Перепишите без изменений строки ниже: начните со строки, содержащей «scientific name: Rauvolfia tetraphylla», и закончите самой последней строкой, включив обе.
----- Фрагмент данных
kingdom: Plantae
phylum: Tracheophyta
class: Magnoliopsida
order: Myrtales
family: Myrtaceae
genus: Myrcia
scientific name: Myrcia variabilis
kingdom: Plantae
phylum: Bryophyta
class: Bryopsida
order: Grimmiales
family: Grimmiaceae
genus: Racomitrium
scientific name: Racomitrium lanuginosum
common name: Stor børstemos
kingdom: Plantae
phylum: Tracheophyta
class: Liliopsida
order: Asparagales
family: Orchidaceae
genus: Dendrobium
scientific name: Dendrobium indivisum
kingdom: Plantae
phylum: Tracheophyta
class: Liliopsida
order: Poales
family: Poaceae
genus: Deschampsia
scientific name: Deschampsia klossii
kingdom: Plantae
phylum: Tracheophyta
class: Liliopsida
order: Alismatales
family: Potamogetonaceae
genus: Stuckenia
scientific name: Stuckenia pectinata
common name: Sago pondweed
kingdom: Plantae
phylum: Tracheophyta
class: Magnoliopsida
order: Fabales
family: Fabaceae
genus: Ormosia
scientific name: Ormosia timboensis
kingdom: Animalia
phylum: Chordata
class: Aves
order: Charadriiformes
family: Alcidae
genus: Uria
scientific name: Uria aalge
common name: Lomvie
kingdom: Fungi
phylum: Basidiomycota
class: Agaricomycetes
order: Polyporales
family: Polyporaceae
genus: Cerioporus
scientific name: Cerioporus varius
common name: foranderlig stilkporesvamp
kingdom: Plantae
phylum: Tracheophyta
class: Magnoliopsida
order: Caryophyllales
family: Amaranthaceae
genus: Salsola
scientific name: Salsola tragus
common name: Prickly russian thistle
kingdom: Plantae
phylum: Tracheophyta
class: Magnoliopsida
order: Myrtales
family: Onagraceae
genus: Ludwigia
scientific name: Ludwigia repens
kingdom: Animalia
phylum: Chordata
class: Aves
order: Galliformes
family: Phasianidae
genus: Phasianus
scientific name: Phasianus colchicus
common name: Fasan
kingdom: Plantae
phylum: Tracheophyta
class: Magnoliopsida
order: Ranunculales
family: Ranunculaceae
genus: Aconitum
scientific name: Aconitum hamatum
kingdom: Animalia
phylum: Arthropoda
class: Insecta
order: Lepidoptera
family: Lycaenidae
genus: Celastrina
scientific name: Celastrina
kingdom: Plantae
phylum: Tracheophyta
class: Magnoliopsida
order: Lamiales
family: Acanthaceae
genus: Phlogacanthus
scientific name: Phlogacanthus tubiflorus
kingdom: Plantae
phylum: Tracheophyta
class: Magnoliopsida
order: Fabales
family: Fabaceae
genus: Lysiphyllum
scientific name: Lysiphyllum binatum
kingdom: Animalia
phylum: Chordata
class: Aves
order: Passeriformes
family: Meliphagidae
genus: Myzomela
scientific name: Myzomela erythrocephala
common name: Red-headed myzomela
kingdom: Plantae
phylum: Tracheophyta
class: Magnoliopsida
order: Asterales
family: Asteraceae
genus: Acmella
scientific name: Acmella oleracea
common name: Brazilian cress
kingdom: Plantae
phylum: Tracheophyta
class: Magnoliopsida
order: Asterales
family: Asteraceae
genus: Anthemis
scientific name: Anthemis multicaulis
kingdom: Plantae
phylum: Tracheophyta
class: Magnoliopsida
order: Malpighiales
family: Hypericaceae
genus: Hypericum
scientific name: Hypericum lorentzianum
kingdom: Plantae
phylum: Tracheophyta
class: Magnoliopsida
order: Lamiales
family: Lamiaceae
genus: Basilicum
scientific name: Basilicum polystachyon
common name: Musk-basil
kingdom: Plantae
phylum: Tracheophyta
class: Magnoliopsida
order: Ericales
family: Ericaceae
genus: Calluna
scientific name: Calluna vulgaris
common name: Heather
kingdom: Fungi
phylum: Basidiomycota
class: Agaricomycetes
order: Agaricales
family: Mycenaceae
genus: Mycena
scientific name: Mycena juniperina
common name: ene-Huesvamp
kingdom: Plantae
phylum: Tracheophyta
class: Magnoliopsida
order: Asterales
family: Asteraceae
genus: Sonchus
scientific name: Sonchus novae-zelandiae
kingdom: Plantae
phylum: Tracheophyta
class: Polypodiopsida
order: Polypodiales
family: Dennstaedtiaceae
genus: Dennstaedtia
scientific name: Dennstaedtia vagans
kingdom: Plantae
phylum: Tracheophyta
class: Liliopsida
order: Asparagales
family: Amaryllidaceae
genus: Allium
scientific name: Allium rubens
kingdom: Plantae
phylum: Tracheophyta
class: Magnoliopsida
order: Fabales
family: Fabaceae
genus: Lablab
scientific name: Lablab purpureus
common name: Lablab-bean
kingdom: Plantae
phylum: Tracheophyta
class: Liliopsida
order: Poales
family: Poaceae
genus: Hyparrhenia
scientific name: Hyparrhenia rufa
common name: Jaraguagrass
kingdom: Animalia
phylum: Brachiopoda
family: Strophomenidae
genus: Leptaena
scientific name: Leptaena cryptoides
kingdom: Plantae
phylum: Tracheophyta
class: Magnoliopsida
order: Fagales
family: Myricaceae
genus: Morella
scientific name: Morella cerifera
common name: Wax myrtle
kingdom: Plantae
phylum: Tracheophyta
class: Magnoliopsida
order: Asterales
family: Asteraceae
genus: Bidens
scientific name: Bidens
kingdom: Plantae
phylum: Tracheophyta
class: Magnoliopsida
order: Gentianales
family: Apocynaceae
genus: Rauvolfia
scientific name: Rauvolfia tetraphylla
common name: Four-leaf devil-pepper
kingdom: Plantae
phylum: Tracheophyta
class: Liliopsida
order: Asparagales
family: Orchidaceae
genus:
----------
Ответ:
scientific name: Rauvolfia tetraphylla
common name: Four-leaf devil-pepper
kingdom: Plantae
phylum: Tracheophyta
class: Liliopsida
order: Asparagales
family: Orchidaceae
genus:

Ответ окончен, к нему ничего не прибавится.